The frozen suite would become stable and be for the laptops. Doesn't that make sense? I doubt that the laptop folks want things like phosh and all the other updates that the phone will get.
- If we want to change PureOS development, we need a good plan on what
exactly we want to change and for which reason, and how much additional work the team can realistically handle (stable releases aren't maintenance free, quite the contrary!).
But Debian stable releases get many fewer updates. At least in my experience. I've run testing for years and then switched to stable and the number of updates drops by an order of magnitude.
Cheers,
Jeremiah
Dear Jeremiah,
Thanks for letting me know. I think that there is a consensus that it would be good to follow stable for the Librem 13 and 15.
I'm sure a few people have Thoughts & Feelings on this and it's quite a big deal for Purism generally in that it speaks to the alignment or even marketing of the Librem offerings, so proposing this rather big change under a discussion about the freeze cycle of another distribution does not feel quite right to me.
I wonder if you could start a new thread with a vaguely concrete proposal?
I wouldn't want anyone to miss the discussion at the very least and I'm certain it would also be extremely useful "historical documentation" of the reason for the switch that we can point new contributors to instead of rehashing it IRL or IRC.
Best wishes,
On Thu, 2019-03-14 at 13:25 -0400, Chris Lamb wrote:
Dear Jeremiah,
Thanks for letting me know.

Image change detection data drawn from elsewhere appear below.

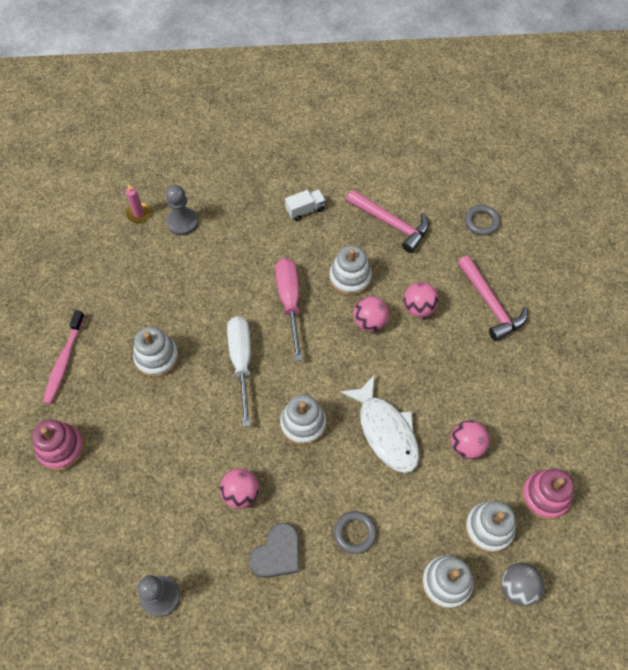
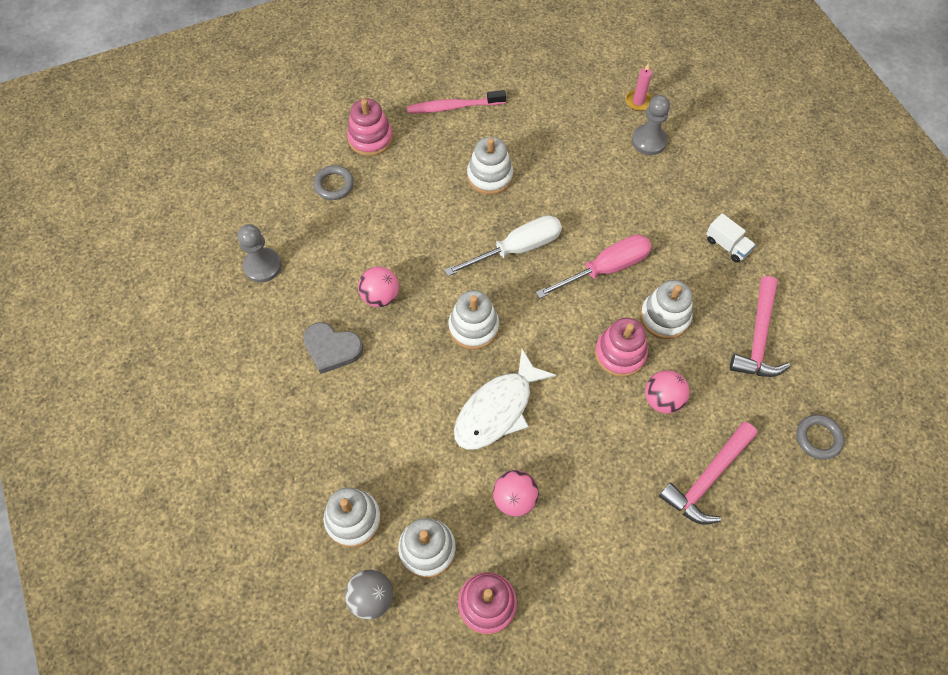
camera: 70 degrees right, 0 degrees up
(355, 533) = (376, 413): grey ring -> grey ring (334, 185)
(370, 321) = (620, 354): pink ball -> pink stacking toy

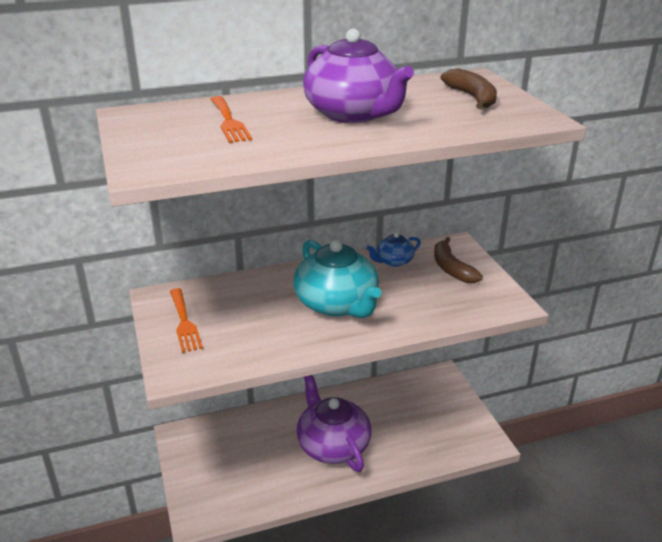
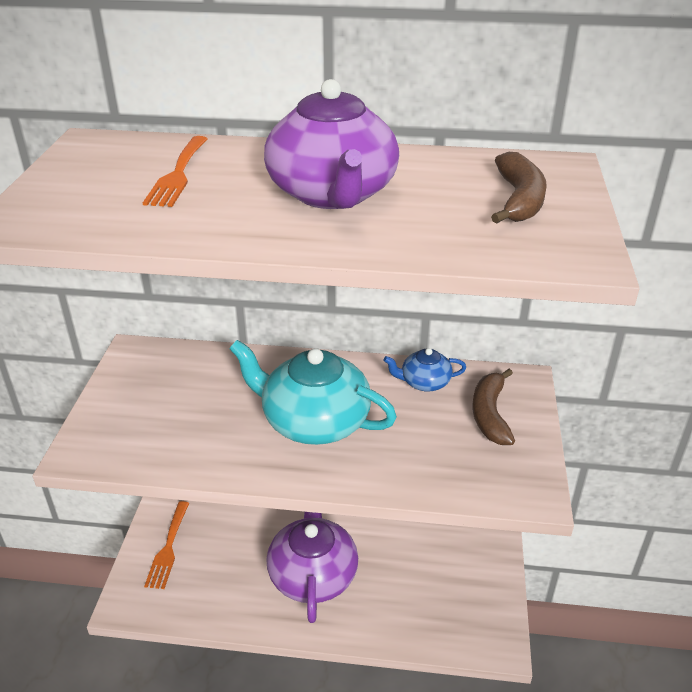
camera: 25 degrees right, 5 degrees up
(184, 323) = (136, 392): orange fork -> orange fork (168, 548)
(337, 304) = (314, 421): turquoise teapot -> turquoise teapot turned 120 degrees clockwise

I think that there is a consensus that it would be good to follow stable for the Librem 13 and 15.
I'm sure a few people have Thoughts & Feelings on this and it's quite a big deal for Purism generally in that it speaks to the alignment or even marketing of the Librem offerings, so proposing this rather big change under a discussion about the freeze cycle of another distribution does not feel quite right to me.
Fair enough. But much discussion on PureOS is distributed. There are internal Purism discussions, Matrix, various issue trackers (gitlab, phabricator) and of course person to person. I try and build consensus in each channel before a concrete proposal.
I wonder if you could start a new thread with a vaguely concrete proposal?
Sure. But I'd love your thoughts on the topic before I do.
I wouldn't want anyone to miss the discussion at the very least and I'm certain it would also be extremely useful "historical documentation" of the reason for the switch that we can point new contributors to instead of rehashing it IRL or IRC.
I wouldn't want to leave anyone out of the discussion but right now I think we need to know what's possible before we drive consensus on a proposal. Internally various teams see the move to Buster as positive, next is to understand what we need to do to make it happen and if it is even possible with our tooling.
Cheers,
Jeremiah
Hi Jeremiah,
I wonder if you could start a new thread with a vaguely concrete proposal?
Sure. But I'd love your thoughts on the topic before I do.
Of course. But my point was really… not on this thread. :) Absolutely no need for anything resembling concrete proposal at this point; I believe I mispoke accidentally there.
I wouldn't want to leave anyone out of the discussion but right now I think we need to know what's possible before we drive consensus on a proposal.
I completely agree; let's start having that pre-discussion!